L'année 2018 devrait se solder par un rebond de la croissance

Communiqué, Institut CREA

3 minutes de lecture

La demande intérieure finale étant restée stable entre les deux semestres, c'est la demande globale qui, en se renforçant de 1,8% à 2,3%, a poussé le PIB helvétique vers le haut. 

En 2017, le PIB réel suisse a progressé de seulement 1%, suite à un premier semestre morose, compensé néanmoins par un deuxième semestre plus solide, présageant d'ailleurs le rebond que l'on devrait observer en 2018. La croissance est en effet passée de 0,5% au premier semestre 2017 à 1,6% au deuxième. La demande intérieure finale étant restée stable entre les deux semestres, c'est la demande globale qui, en se renforçant de 1,8% à 2,3%, a poussé le PIB helvétique vers le haut. Les exportations nettes, sans objets de valeur, y ont également contribué en s'accélérant à 3,5%. En revanche, la consommation privée a suivi le chemin inverse, en passant de 1,4% au premier semestre à seulement 1% au deuxième.

Le commerce mondial a enregistré en 2017, avec 4,7%, sa plus forte croissance depuis six ans. L'OMC s'attend à un premier semestre 2018 encore solide, mais le commerce mondial pourrait ensuite enregistrer un fléchissement lié à diverses incertitudes telles les développements récents en matière de politique commerciale qui tendent vers plus de protectionnisme, les politiques monétaires qui deviennent plus restrictives et les tensions géopolitiques qui s'accentuent. L'indicateur avancé du commerce mondial de l'OMC (WTOI) s'est d'ailleurs replié et s'approche de la zone de croissance inférieure à la tendance de long terme. L'indicateur laisse entrevoir une croissance du commerce mondial encore solide au premier semestre de 2018, mais qui devrait ensuite fléchir au cours du deuxième. On note en particulier une forte baisse de l'indice des commandes à l'exportation qui tombe au niveau du début de 2016. Le fret aérien a également fléchi, de même que le débit portuaire de conteneurs.

### PROBLÈME
Recopiez mot pour mot et dans son intégralité le texte sur la croissance économique suisse. Les données qui figurent ci-après n'interviennent en rien dans cet exercice.

### EXTRAITS DES DONNÉES
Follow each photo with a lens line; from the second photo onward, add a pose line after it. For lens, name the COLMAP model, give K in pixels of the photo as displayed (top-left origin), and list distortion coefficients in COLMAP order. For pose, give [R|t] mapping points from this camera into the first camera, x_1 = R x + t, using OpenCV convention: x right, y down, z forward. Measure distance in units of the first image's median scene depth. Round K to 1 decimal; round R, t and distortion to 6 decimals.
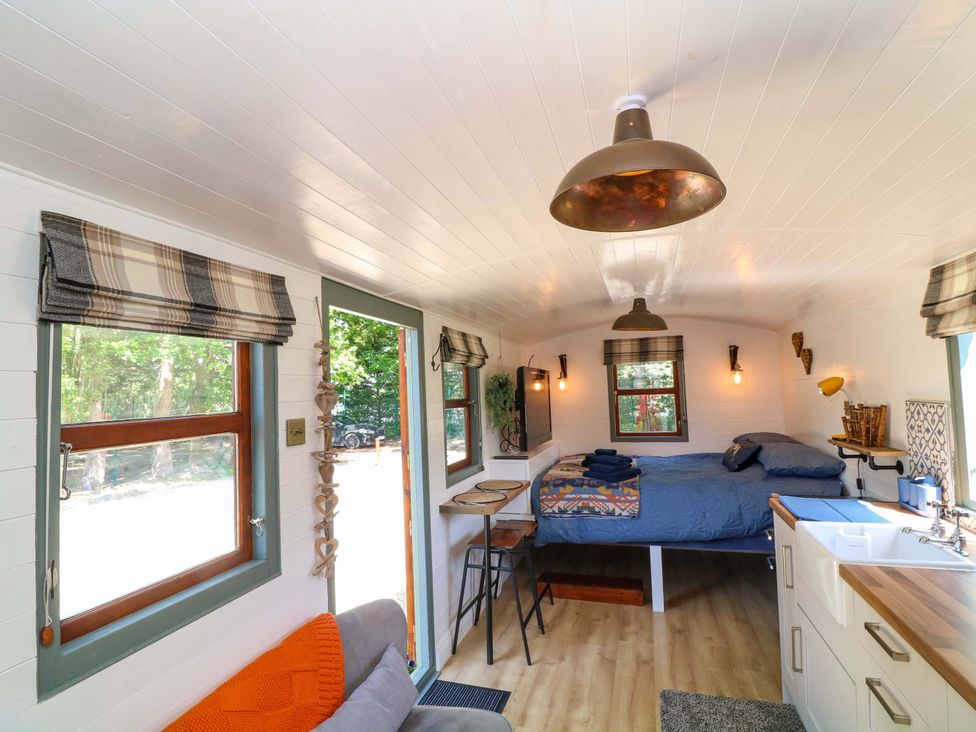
lens RADIAL K [[519.4, 0, 485.1], [0, 519.4, 361.1], [0, 0, 1]] dist [0.001518, -0.014964]
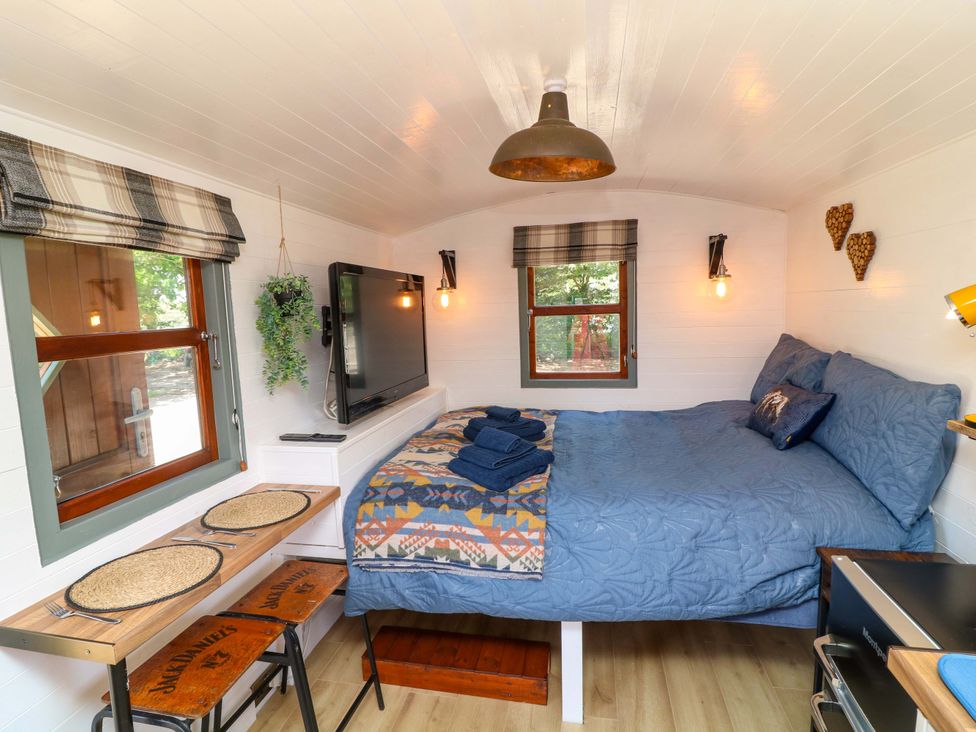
lens RADIAL K [[491.8, 0, 481.1], [0, 491.8, 360.9], [0, 0, 1]] dist [-0.048531, -0.002140]
pose [[0.995445, -0.011564, 0.094637, 0.163070], [-0.004117, 0.986478, 0.163842, 0.026621], [-0.095252, -0.163485, 0.981937, 0.494062]]
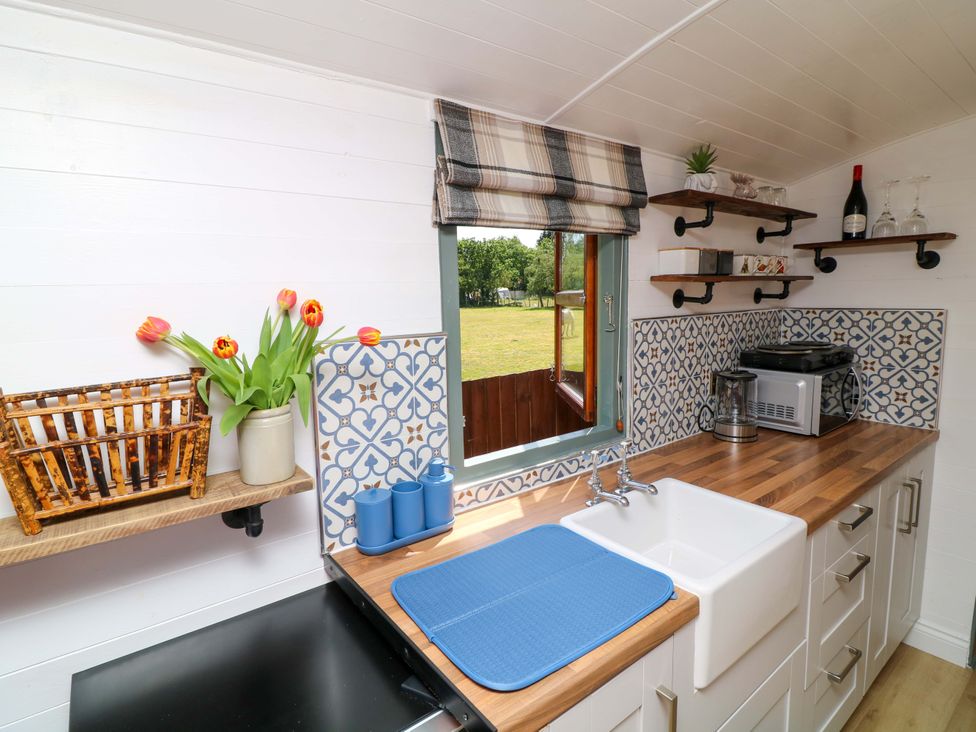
lens RADIAL K [[508.9, 0, 487.0], [0, 508.9, 359.7], [0, 0, 1]] dist [0.000023, -0.013552]
pose [[-0.801916, -0.027257, 0.596815, 0.247517], [0.014682, 0.997758, 0.065295, 0.037334], [-0.597256, 0.061124, -0.799718, 0.740198]]
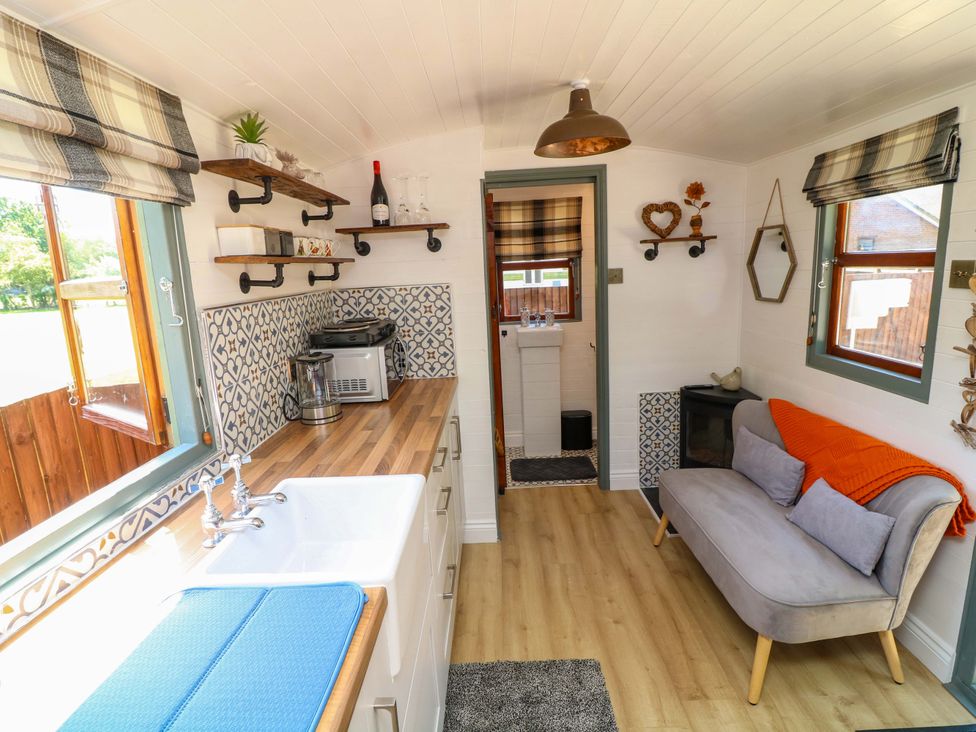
lens RADIAL K [[508.9, 0, 485.7], [0, 508.9, 357.3], [0, 0, 1]] dist [0.000023, -0.013552]
pose [[-0.960575, 0.124716, -0.248478, 0.296690], [0.093174, 0.986464, 0.134932, 0.037004], [0.261943, 0.106460, -0.959193, 0.721957]]
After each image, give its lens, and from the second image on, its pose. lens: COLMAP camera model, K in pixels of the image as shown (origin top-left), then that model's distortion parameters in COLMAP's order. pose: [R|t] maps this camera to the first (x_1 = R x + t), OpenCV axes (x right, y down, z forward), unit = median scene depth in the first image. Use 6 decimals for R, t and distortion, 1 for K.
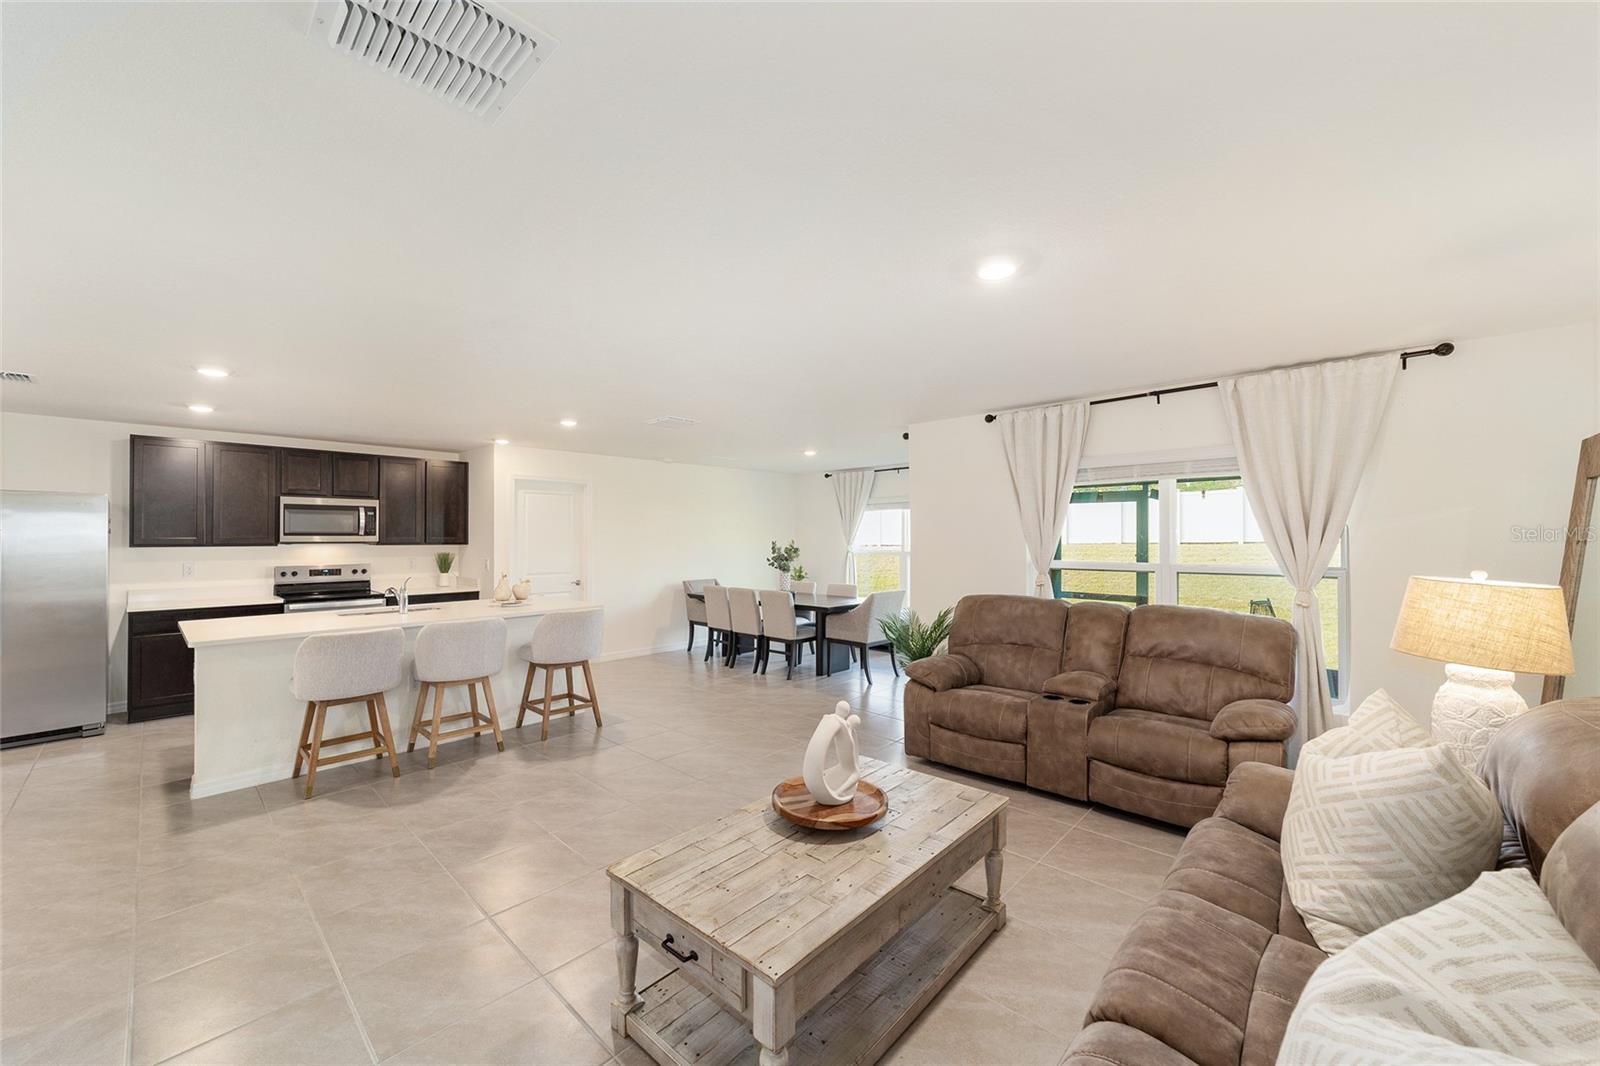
lens RADIAL K [[613.6, 0, 796.1], [0, 613.6, 533.6], [0, 0, 1]] dist [-0.011369, 0.006515]
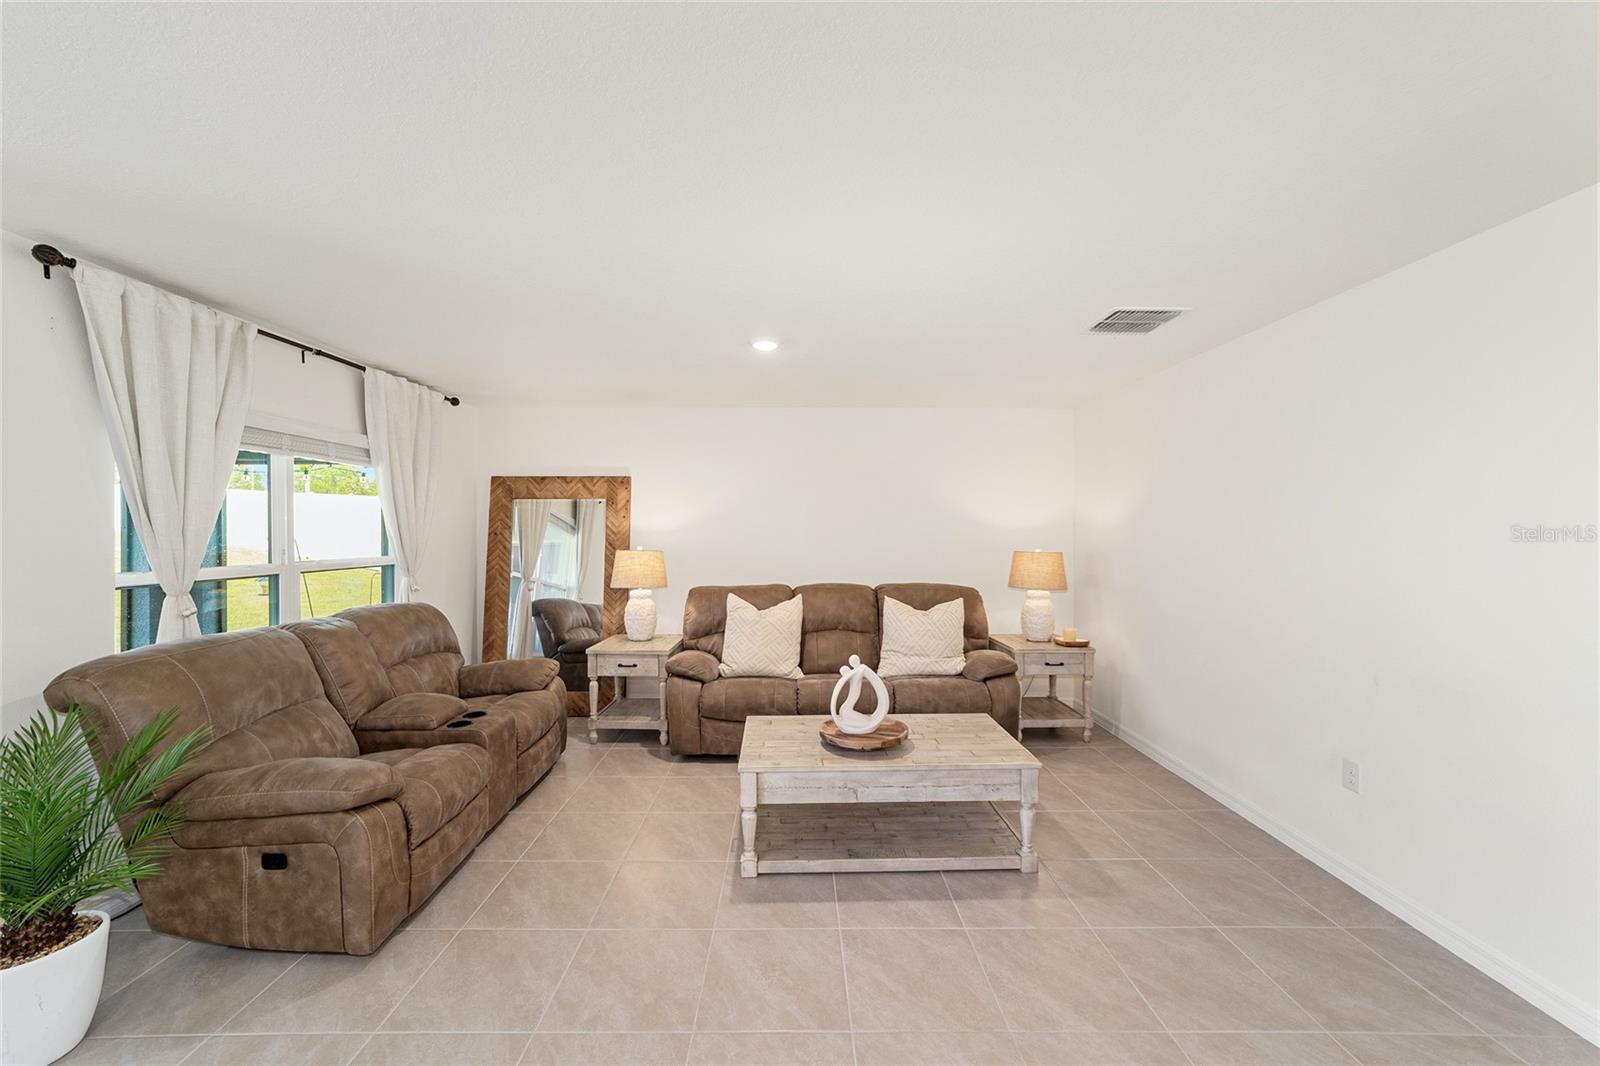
lens RADIAL K [[613.6, 0, 796.0], [0, 613.6, 534.5], [0, 0, 1]] dist [-0.011369, 0.006515]
pose [[-0.687707, -0.003796, 0.725978, -0.288981], [-0.003904, 0.999991, 0.001530, 0.005389], [-0.725978, -0.001782, -0.687716, 0.727812]]
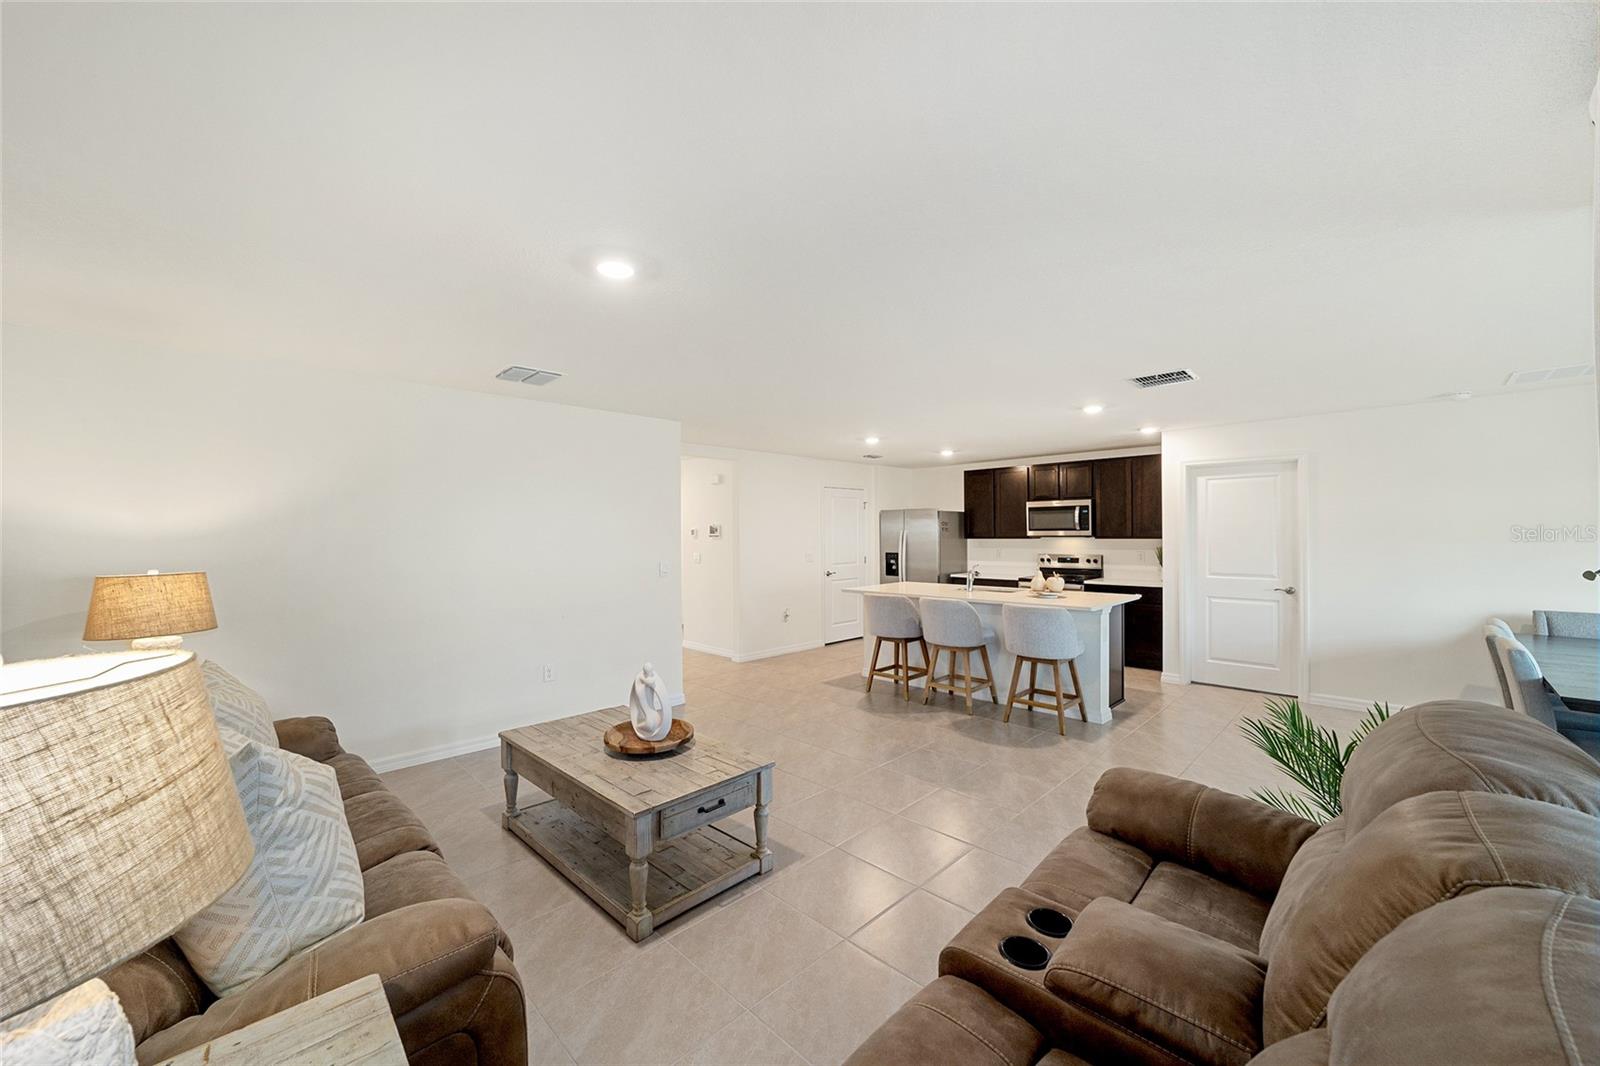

### RÉSULTAT
L'année 2018 devrait se solder par un rebond de la croissance

Communiqué, Institut CREA

3 minutes de lecture

La demande intérieure finale étant restée stable entre les deux semestres, c'est la demande globale qui, en se renforçant de 1,8% à 2,3%, a poussé le PIB helvétique vers le haut. 

En 2017, le PIB réel suisse a progressé de seulement 1%, suite à un premier semestre morose, compensé néanmoins par un deuxième semestre plus solide, présageant d'ailleurs le rebond que l'on devrait observer en 2018. La croissance est en effet passée de 0,5% au premier semestre 2017 à 1,6% au deuxième. La demande intérieure finale étant restée stable entre les deux semestres, c'est la demande globale qui, en se renforçant de 1,8% à 2,3%, a poussé le PIB helvétique vers le haut. Les exportations nettes, sans objets de valeur, y ont également contribué en s'accélérant à 3,5%. En revanche, la consommation privée a suivi le chemin inverse, en passant de 1,4% au premier semestre à seulement 1% au deuxième.

Le commerce mondial a enregistré en 2017, avec 4,7%, sa plus forte croissance depuis six ans. L'OMC s'attend à un premier semestre 2018 encore solide, mais le commerce mondial pourrait ensuite enregistrer un fléchissement lié à diverses incertitudes telles les développements récents en matière de politique commerciale qui tendent vers plus de protectionnisme, les politiques monétaires qui deviennent plus restrictives et les tensions géopolitiques qui s'accentuent. L'indicateur avancé du commerce mondial de l'OMC (WTOI) s'est d'ailleurs replié et s'approche de la zone de croissance inférieure à la tendance de long terme. L'indicateur laisse entrevoir une croissance du commerce mondial encore solide au premier semestre de 2018, mais qui devrait ensuite fléchir au cours du deuxième. On note en particulier une forte baisse de l'indice des commandes à l'exportation qui tombe au niveau du début de 2016. Le fret aérien a également fléchi, de même que le débit portuaire de conteneurs.